Genetic variation at transcription factor binding sites largely explains phenotypic heritability in maize

We quantified haplotype-specific TF footprints across a pan-genome of 25 maize hybrids and mapped over 200,000 variants, genetic, epigenetic, or both (termed binding quantitative trait loci (bQTL)), linked to cis-element occupancy.

Three lines of evidence support the functional significance of bQTL: (1) coincidence with causative loci that regulate traits, including vgt1, ZmTRE1 and the MITE transposon near ZmNAC111 under drought; (2) bQTL allelic bias is shared between inbred parents and matches chromatin immunoprecipitation sequencing results; and (3) partitioning genetic variation across genomic regions demonstrates that bQTL capture the majority of heritable trait variation across ~72% of 143 phenotypes. Our study provides an auspicious approach to make functional cis-variation accessible at scale for genetic studies and targeted engineering of complex traits.
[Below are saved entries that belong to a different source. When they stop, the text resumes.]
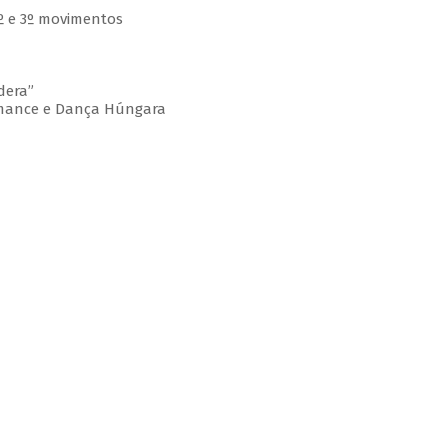
 2º e 3º movimentos
dera”
omance e Dança Húngara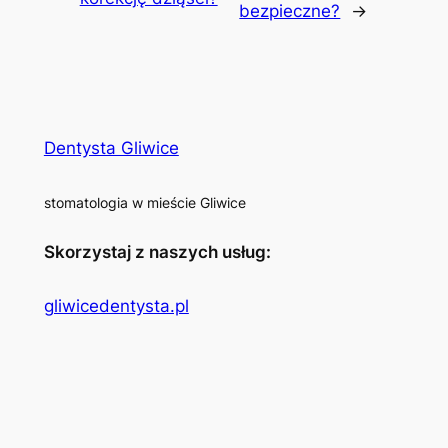
bezpieczne?
→
Dentysta Gliwice
stomatologia w mieście Gliwice
Skorzystaj z naszych usług:
gliwicedentysta.pl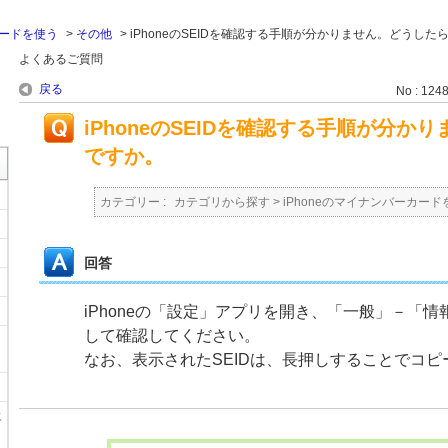
カードを使う
>
その他
>
iPhoneのSEIDを確認する手順が分かりません。どうした
よくあるご質問
戻る
No : 124
iPhoneのSEIDを確認する手順が分か
ですか。
カテゴリー :
カテゴリから探す
>
iPhoneのマイナンバーカード
回答
iPhoneの「設定」アプリを開き、「一般」－「情
して確認してください。
なお、表示されたSEIDは、長押しすることでコ
に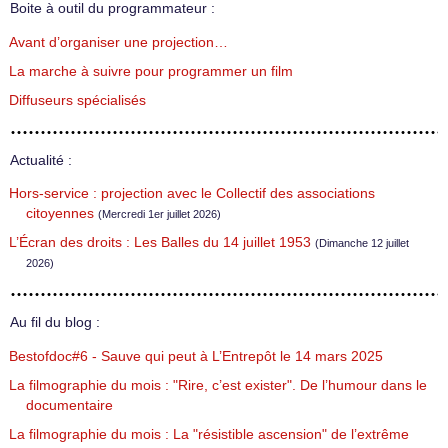
Boite à outil du programmateur :
Avant d’organiser une projection…
La marche à suivre pour programmer un film
Diffuseurs spécialisés
Actualité :
Hors-service : projection avec le Collectif des associations
citoyennes
(Mercredi 1er juillet 2026)
L’Écran des droits : Les Balles du 14 juillet 1953
(Dimanche 12 juillet
2026)
Au fil du blog :
Bestofdoc#6 - Sauve qui peut à L’Entrepôt le 14 mars 2025
La filmographie du mois : "Rire, c’est exister". De l’humour dans le
documentaire
La filmographie du mois : La "résistible ascension" de l’extrême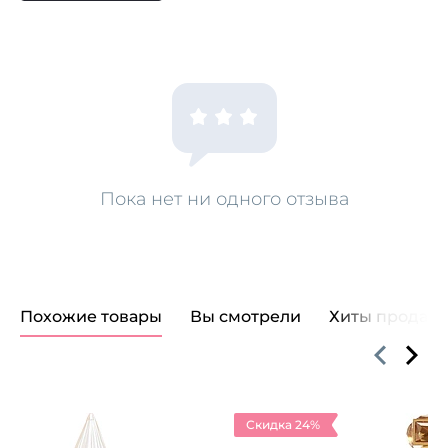
Пока нет ни одного отзыва
Похожие товары
Вы смотрели
Хиты продаж
Скидка 24%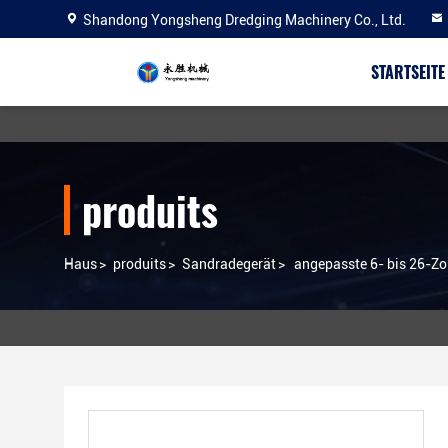
Shandong Yongsheng Dredging Machinery Co., Ltd.
STARTSEITE
produits
Haus
>
produits
>
Sandradegerät
>
angepasste 6- bis 26-Z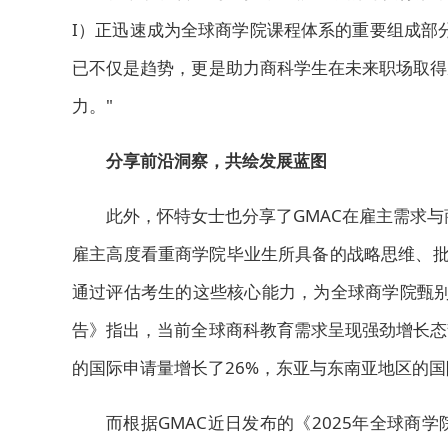
I）正迅速成为全球商学院课程体系的重要组成部
已不仅是趋势，更是助力商科学生在未来职场取得
力。"
分享前沿洞察，共绘发展蓝图
此外，怀特女士也分享了GMAC在雇主需求与
雇主高度看重商学院毕业生所具备的战略思维、批
通过评估考生的这些核心能力，为全球商学院甄别
告》指出，当前全球商科教育需求呈现强劲增长态
的国际申请量增长了26%，东亚与东南亚地区的国
而根据GMAC近日发布的《2025年全球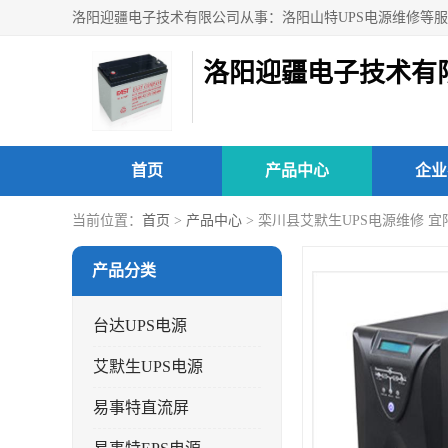
洛阳迎疆电子技术有
首页
产品中心
企业
当前位置：
首页
>
产品中心
> 栾川县艾默生UPS电源维修 
产品分类
台达UPS电源
艾默生UPS电源
易事特直流屏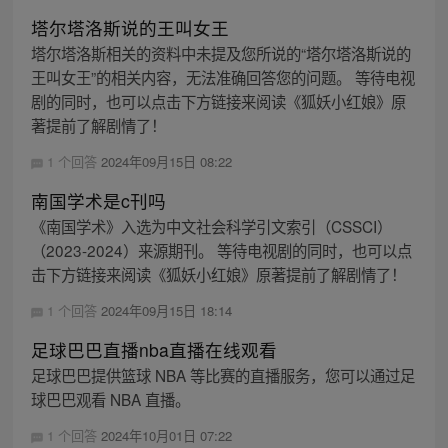
塔尔塔洛斯说的王叫女王
塔尔塔洛斯相关的资料中未提及您所说的“塔尔塔洛斯说的
王叫女王”的相关内容，无法准确回答您的问题。 等待电视
剧的同时，也可以点击下方链接来阅读《狐妖小红娘》原
著提前了解剧情了！
1 个回答
2024年09月15日 08:22
南国学术是c刊吗
《南国学术》入选为中文社会科学引文索引（CSSCI）
（2023-2024）来源期刊。 等待电视剧的同时，也可以点
击下方链接来阅读《狐妖小红娘》原著提前了解剧情了！
1 个回答
2024年09月15日 18:14
足球巴巴直播nba直播在线观看
足球巴巴提供篮球 NBA 等比赛的直播服务，您可以通过足
球巴巴观看 NBA 直播。
1 个回答
2024年10月01日 07:22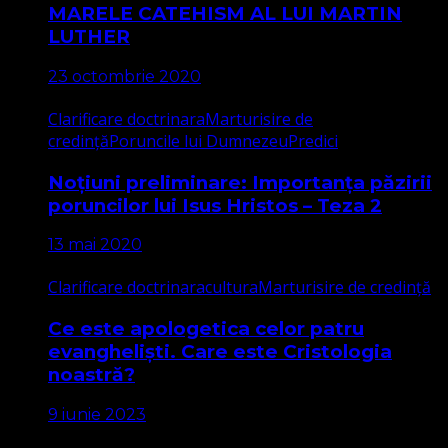
MARELE CATEHISM AL LUI MARTIN
LUTHER
23 octombrie 2020
Clarificare doctrinara
Marturisire de
credință
Poruncile lui Dumnezeu
Predici
Noțiuni preliminare: Importanța păzirii
poruncilor lui Isus Hristos – Teza 2
13 mai 2020
Clarificare doctrinara
cultura
Marturisire de credință
Ce este apologetica celor patru
evangheliști. Care este Cristologia
noastră?
9 iunie 2023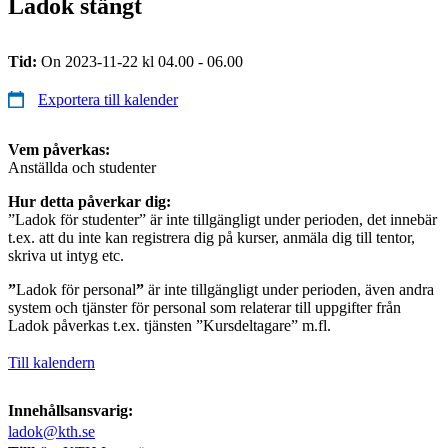
Ladok stängt
Tid:
On 2023-11-22 kl 04.00 - 06.00
Exportera till kalender
Vem påverkas:
Anställda och studenter
Hur detta påverkar dig:
”Ladok för studenter” är inte tillgängligt under perioden, det innebär
t.ex. att du inte kan registrera dig på kurser, anmäla dig till tentor,
skriva ut intyg etc.
”
Ladok för personal
”
är inte tillgängligt under perioden, även andra
system och tjänster för personal som relaterar till uppgifter från
Ladok påverkas t.ex. tjänsten ”Kursdeltagare” m.fl.
Till kalendern
Innehållsansvarig:
ladok@kth.se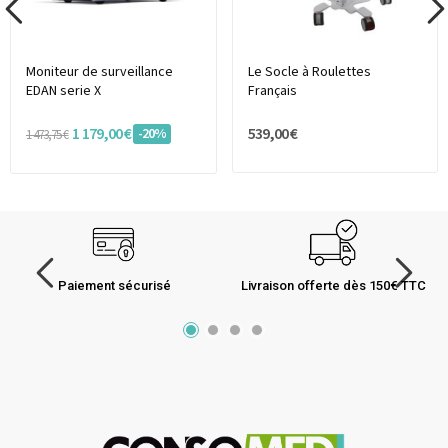
Moniteur de surveillance
Le Socle à Roulettes
EDAN serie X
Français
1 179,00 €
539,00 €
-20%
1 473,75 €
Paiement sécurisé
Livraison offerte dès 150€ TTC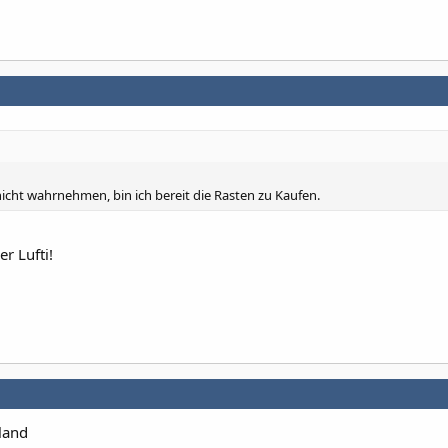
icht wahrnehmen, bin ich bereit die Rasten zu Kaufen.
er Lufti!
land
Over the past two decades, genome-wide association studies (GWAS) have transformed our understanding of the inheritance of many complex traits in important crops such as maize. Several studies have estimated that non-coding variation accounts for about 50% of the additive genetic variance underlying phenotypic diversity in plants. Although identification of functional non-coding variants is advancing with the development of new genomics technologies5, it remains challenging to discern functional variants that impact cis-elements efficiently and at cistrome (defined as the genome-wide set of cis-acting regulatory loci) scale. Knowing which loci to target has become one of the obstacles for trait improvement by targeted genome editing. Scalable methods to construct comprehensive cis-element maps are essential to understand complex transcriptional networks that underlie development, growth and disease. The potential of cis-element maps has been demonstrated by the ENCODE projects that exist for many eukaryotes, including humans. However, genome-wide, high-resolution maps of functional variants are currently lacking in plants8. Despite many successes, GWAS generally suffer from insufficient resolution, which limits the identification of individual causal single-nucleotide polymorphisms (SNPs) or insertions or deletions (INDELs) and cannot provide independent molecular information on the potential function of variants, requiring laborious follow-up analyses of numerous individual loci.